Warbringer: Waking Into Nightmares (Century Media)

Ventura, Calif.'s Warbringer pulls the trigger on its second album for Century Media, nailing another pure thrash-metal bull's-eye that evokes the classic '80s sound pioneered by bands like Metallica.

Waking Into Nightmares rarely strays from the blueprint drawn up for Warbringer's vengeful 2008 debut, War Without End—unless you count a more polished production job courtesy of Exodus axman Gary Holt and the installation of jazz-trained drummer Nic Ritter behind the kit. Despite the upgrades, guitarists John Laux and Adam Carroll remain content with one face-scalping riff after another, as with "Scorched Earth" and "Prey for Death"; they refrain from shoehorning odd time signatures into the band's blunt, apocalyptic style for musicality's sake. Only the atmospheric arpeggios of instrumental track "Nightmare Anatomy" suggest Warbringer is capable of more than inducing teenage whiplash.
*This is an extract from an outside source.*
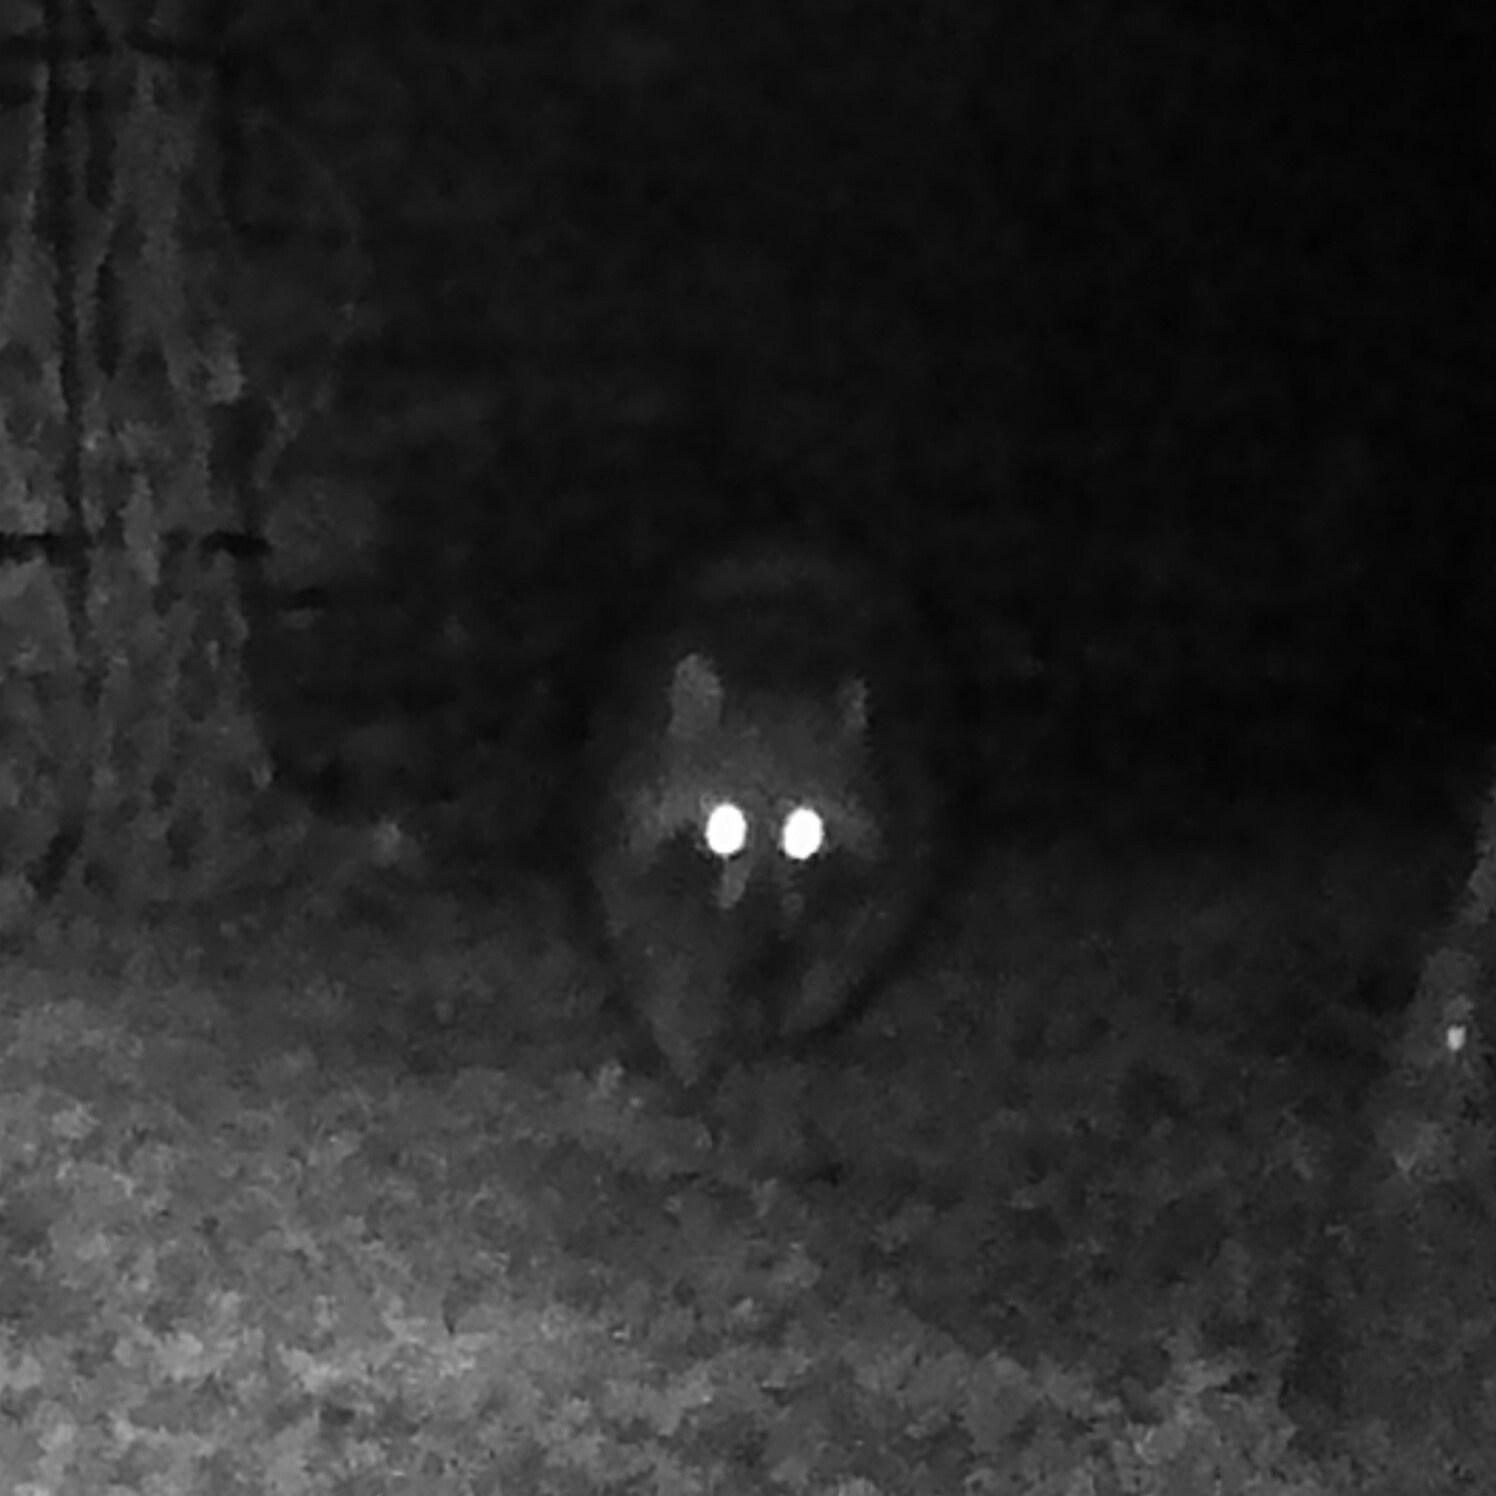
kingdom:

Whatever your age, you need to don a neck brace—or at least pull the car over—before blasting "Senseless Life," the band's signature anthem, where shrieker John Kevill pitilessly notes: "If you can't think for yourself, then you're already dead."

Curiously, Kevill's lyrics eschew the subject of war throughout Nightmares. For this reason alone, the language feels significantly less inspired this time around. Why scream about serial killers when real murderers pose as leaders of the free world? There's always the third album.